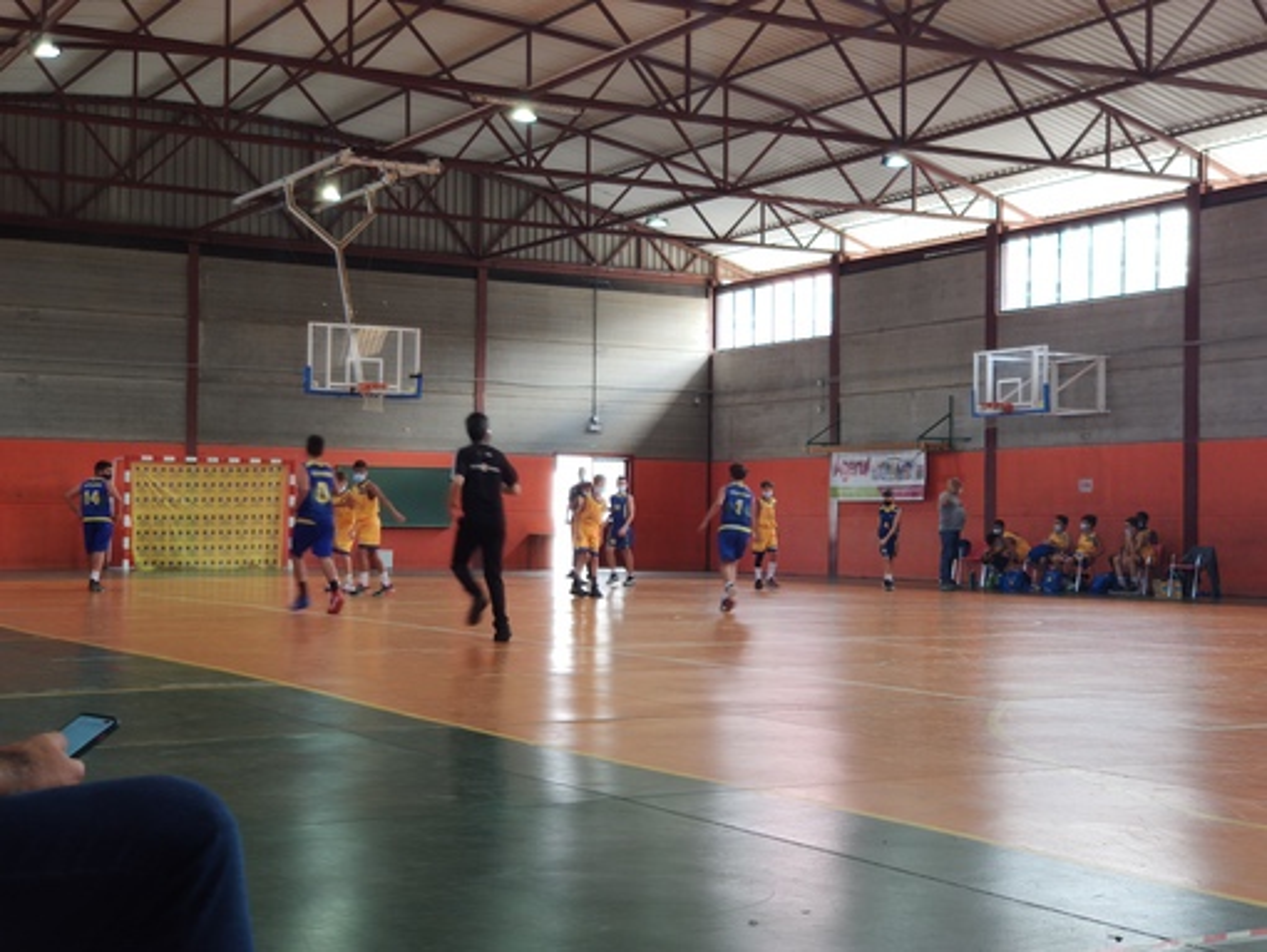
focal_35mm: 51
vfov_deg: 28.6
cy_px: 476
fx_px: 1868
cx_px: 634
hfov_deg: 37.5
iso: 258
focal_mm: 6.22
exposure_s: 1/50
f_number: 2.2
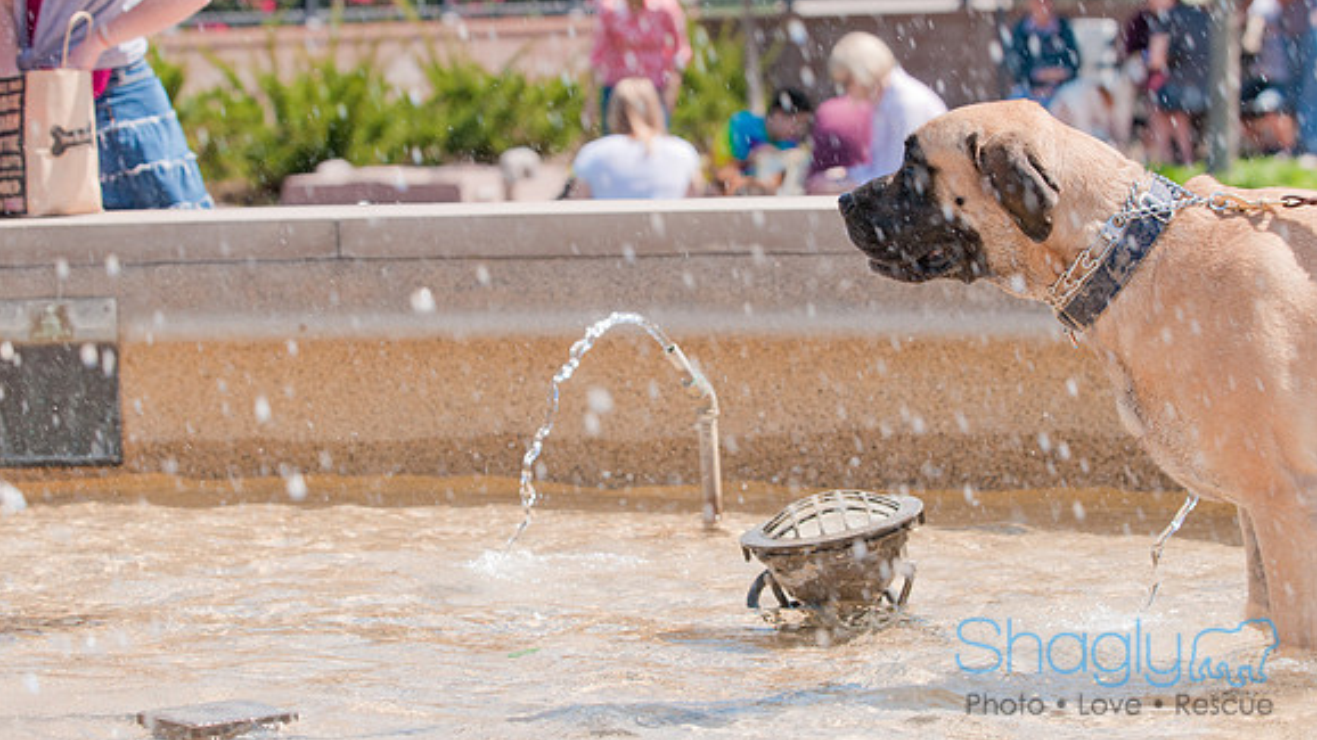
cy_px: 324
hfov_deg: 17.0
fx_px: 4400
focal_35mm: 126
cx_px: 658
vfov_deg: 9.6
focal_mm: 80
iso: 200
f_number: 5
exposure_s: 1/800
---*---
## [Problem details]
All of the material above should be output exactly, with the pictures left behind.

## [Written response]
focal_35mm: 51
vfov_deg: 28.6
cy_px: 476
fx_px: 1868
cx_px: 634
hfov_deg: 37.5
iso: 258
focal_mm: 6.22
exposure_s: 1/50
f_number: 2.2
cy_px: 324
hfov_deg: 17.0
fx_px: 4400
focal_35mm: 126
cx_px: 658
vfov_deg: 9.6
focal_mm: 80
iso: 200
f_number: 5
exposure_s: 1/800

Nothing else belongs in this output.